(1.) THIS appeal arises from Order -in -Original No. 22/03 dated 2.9.2003 by which the Commissioner has confirmed demands in terms of the show cause notices. The Revenue proceeded to include the advertisement expenses, marketing expenses in respect of intermediate goods cleared to the sister unit of the assessee under Section 11A of the CE Act 1944. The appellant's contention is that these elements cannot be added in the assessable value as held by the Tribunal in the case of BMF Beltings Ltd. v. CCE, Hyderabad , Premier Irrigation Equipment Ltd. v. CCE, Kolkata -VII , Tecumseh Products India Ltd. v. CCE, Hyderabad -I ; Arthi Industries Ltd. v. CCE, Vapi ; National Aluminium Co. Ltd. v. CCE, Bhubaneswar -I . It is also brought to the notice of the Bench that the Board also issued a circular in 2003 holding that these elements cannot be added in the assessable value when the intermediate goods are cleared to the sister units.

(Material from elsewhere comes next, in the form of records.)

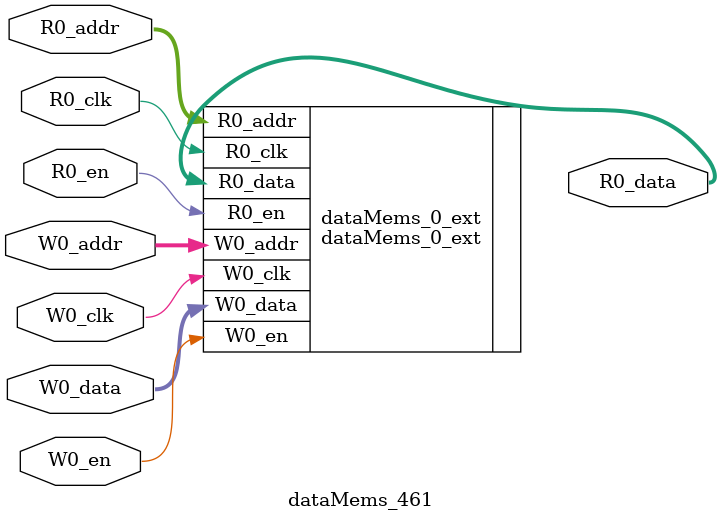
<source format=sv>
`ifndef RANDOMIZE
  `ifdef RANDOMIZE_REG_INIT
    `define RANDOMIZE
  `endif // RANDOMIZE_REG_INIT
`endif // not def RANDOMIZE
`ifndef RANDOMIZE
  `ifdef RANDOMIZE_MEM_INIT
    `define RANDOMIZE
  `endif // RANDOMIZE_MEM_INIT
`endif // not def RANDOMIZE

`ifndef RANDOM
  `define RANDOM $random
`endif // not def RANDOM

// Users can define 'PRINTF_COND' to add an extra gate to prints.
`ifndef PRINTF_COND_
  `ifdef PRINTF_COND
    `define PRINTF_COND_ (`PRINTF_COND)
  `else  // PRINTF_COND
    `define PRINTF_COND_ 1
  `endif // PRINTF_COND
`endif // not def PRINTF_COND_

// Users can define 'ASSERT_VERBOSE_COND' to add an extra gate to assert error printing.
`ifndef ASSERT_VERBOSE_COND_
  `ifdef ASSERT_VERBOSE_COND
    `define ASSERT_VERBOSE_COND_ (`ASSERT_VERBOSE_COND)
  `else  // ASSERT_VERBOSE_COND
    `define ASSERT_VERBOSE_COND_ 1
  `endif // ASSERT_VERBOSE_COND
`endif // not def ASSERT_VERBOSE_COND_

// Users can define 'STOP_COND' to add an extra gate to stop conditions.
`ifndef STOP_COND_
  `ifdef STOP_COND
    `define STOP_COND_ (`STOP_COND)
  `else  // STOP_COND
    `define STOP_COND_ 1
  `endif // STOP_COND
`endif // not def STOP_COND_

// Users can define INIT_RANDOM as general code that gets injected into the
// initializer block for modules with registers.
`ifndef INIT_RANDOM
  `define INIT_RANDOM
`endif // not def INIT_RANDOM

// If using random initialization, you can also define RANDOMIZE_DELAY to
// customize the delay used, otherwise 0.002 is used.
`ifndef RANDOMIZE_DELAY
  `define RANDOMIZE_DELAY 0.002
`endif // not def RANDOMIZE_DELAY

// Define INIT_RANDOM_PROLOG_ for use in our modules below.
`ifndef INIT_RANDOM_PROLOG_
  `ifdef RANDOMIZE
    `ifdef VERILATOR
      `define INIT_RANDOM_PROLOG_ `INIT_RANDOM
    `else  // VERILATOR
      `define INIT_RANDOM_PROLOG_ `INIT_RANDOM #`RANDOMIZE_DELAY begin end
    `endif // VERILATOR
  `else  // RANDOMIZE
    `define INIT_RANDOM_PROLOG_
  `endif // RANDOMIZE
`endif // not def INIT_RANDOM_PROLOG_

// Include register initializers in init blocks unless synthesis is set
`ifndef SYNTHESIS
  `ifndef ENABLE_INITIAL_REG_
    `define ENABLE_INITIAL_REG_
  `endif // not def ENABLE_INITIAL_REG_
`endif // not def SYNTHESIS

// Include rmemory initializers in init blocks unless synthesis is set
`ifndef SYNTHESIS
  `ifndef ENABLE_INITIAL_MEM_
    `define ENABLE_INITIAL_MEM_
  `endif // not def ENABLE_INITIAL_MEM_
`endif // not def SYNTHESIS

module dataMems_461(	// @[generators/ara/src/main/scala/UnsafeAXI4ToTL.scala:365:62]
  input  [4:0]  R0_addr,
  input         R0_en,
  input         R0_clk,
  output [66:0] R0_data,
  input  [4:0]  W0_addr,
  input         W0_en,
  input         W0_clk,
  input  [66:0] W0_data
);

  dataMems_0_ext dataMems_0_ext (	// @[generators/ara/src/main/scala/UnsafeAXI4ToTL.scala:365:62]
    .R0_addr (R0_addr),
    .R0_en   (R0_en),
    .R0_clk  (R0_clk),
    .R0_data (R0_data),
    .W0_addr (W0_addr),
    .W0_en   (W0_en),
    .W0_clk  (W0_clk),
    .W0_data (W0_data)
  );
endmodule


</source>
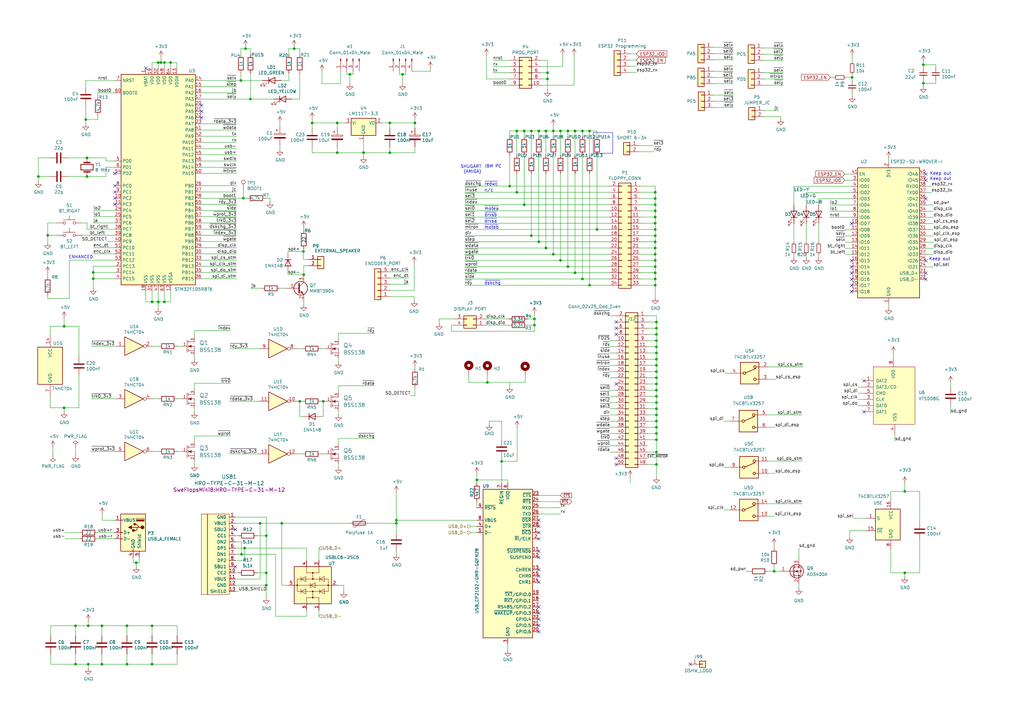
<source format=kicad_sch>
(kicad_sch
	(version 20250114)
	(generator "eeschema")
	(generator_version "9.0")
	(uuid "6c7ae024-2559-4f5f-b740-5250220cff1a")
	(paper "A3")
	(title_block
		(title "SweFlopsMini8")
		(date "2025-09-30")
		(rev "1.01")
		(company "Sweproj")
		(comment 1 "Based on schematics by H.M")
		(comment 2 "Licensed under CERN OHL v.1.2")
	)
	
	(text "Keep out"
		(exclude_from_sim no)
		(at 381 107.061 0)
		(effects
			(font
				(size 1.27 1.27)
			)
			(justify left bottom)
		)
		(uuid "0a35a40a-2ce4-4fc6-ab4a-8c52bab7744d")
	)
	(text "~{drvsb}"
		(exclude_from_sim no)
		(at 198.628 89.027 0)
		(effects
			(font
				(size 1.27 1.27)
			)
			(justify left bottom)
		)
		(uuid "1bf1faf9-34e9-4f41-907e-4b7e09f482e4")
	)
	(text "n/c"
		(exclude_from_sim no)
		(at 198.628 78.867 0)
		(effects
			(font
				(size 1.27 1.27)
			)
			(justify left bottom)
		)
		(uuid "48f523fb-1a98-4d98-b25a-30e9106ff153")
	)
	(text "~{drvsa}"
		(exclude_from_sim no)
		(at 198.628 91.567 0)
		(effects
			(font
				(size 1.27 1.27)
			)
			(justify left bottom)
		)
		(uuid "4bcd7fc5-b03b-49bd-979a-f895ffc70355")
	)
	(text "~{moteb}"
		(exclude_from_sim no)
		(at 198.628 94.107 0)
		(effects
			(font
				(size 1.27 1.27)
			)
			(justify left bottom)
		)
		(uuid "579b32b7-b358-4ffc-901f-50281eb2eff8")
	)
	(text "~{motea}"
		(exclude_from_sim no)
		(at 198.628 86.487 0)
		(effects
			(font
				(size 1.27 1.27)
			)
			(justify left bottom)
		)
		(uuid "74e40ccd-0fba-4253-a76d-7a77141cbbd8")
	)
	(text "~{redwc}"
		(exclude_from_sim no)
		(at 198.628 76.327 0)
		(effects
			(font
				(size 1.27 1.27)
			)
			(justify left bottom)
		)
		(uuid "94e3e44c-f88a-4e9e-93bf-2fadb7d32c9f")
	)
	(text "Keep out"
		(exclude_from_sim no)
		(at 381.381 72.009 0)
		(effects
			(font
				(size 1.27 1.27)
			)
			(justify left bottom)
		)
		(uuid "a0993398-d95f-413d-9501-0d73d0005414")
	)
	(text "IBM PC"
		(exclude_from_sim no)
		(at 198.755 69.088 0)
		(effects
			(font
				(size 1.27 1.27)
			)
			(justify left bottom)
		)
		(uuid "b7d81031-bb80-47ff-a607-db0ba3d3cfa5")
	)
	(text "Keep out"
		(exclude_from_sim no)
		(at 381.381 74.168 0)
		(effects
			(font
				(size 1.27 1.27)
			)
			(justify left bottom)
		)
		(uuid "c7519236-afd3-4a2f-b09c-295c357933f6")
	)
	(text "SHUGART\n(AMIGA)"
		(exclude_from_sim no)
		(at 197.485 71.247 0)
		(effects
			(font
				(size 1.27 1.27)
			)
			(justify right bottom)
		)
		(uuid "d8f3e79a-96a6-4afd-81f6-a00ea57b958c")
	)
	(text "~{dskchg}"
		(exclude_from_sim no)
		(at 198.628 116.967 0)
		(effects
			(font
				(size 1.27 1.27)
			)
			(justify left bottom)
		)
		(uuid "d9164d72-3a4e-4874-b5e8-447d0ba92d42")
	)
	(text "ENHANCED\n"
		(exclude_from_sim no)
		(at 38.227 106.299 0)
		(effects
			(font
				(size 1.27 1.27)
			)
			(justify right bottom)
		)
		(uuid "f7513da5-b49a-4d14-a4c5-1dcc2636a36d")
	)
	(junction
		(at 226.949 104.267)
		(diameter 0)
		(color 0 0 0 0)
		(uuid "040066ea-c5fb-4e83-b7ca-14b455995f53")
	)
	(junction
		(at 38.227 111.76)
		(diameter 0)
		(color 0 0 0 0)
		(u
... [445406 chars truncated]
</source>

(2.) THE learned JDR submitted that the Circular of 1996 would apply as it pertains to period 1996 -97 and 1997 -98, which directed for including these two elements in the assessable value.
(3.) ON a careful consideration, we notice that the Tribunal in the BMF Belting Ltd. (supra) dealt with regard to the period from November 1995 to October 2000. In this case noting the judgment of GOI v. MRF Ltd. ; Jay. Yuhshin Ltd. v. CCE; UOI v. Bombay Tyre International Ltd. reported in 1983(14) ELT 1896 (SC). The Tribunal clearly held that when there is a stock transfer of the goods to their sister units, then selling expenses and administrative overheads like marketing, project management, corporate office expenses are to be excluded as they cannot be selling to self. The above view was affirmed by the above cited judgments, therefore the issue is fully covered by these judgments and the confirmation of demands on these elements is not correct in law. Respectfully following the ratio of these judgments, the impugned order is set aside and the appeal is allowed.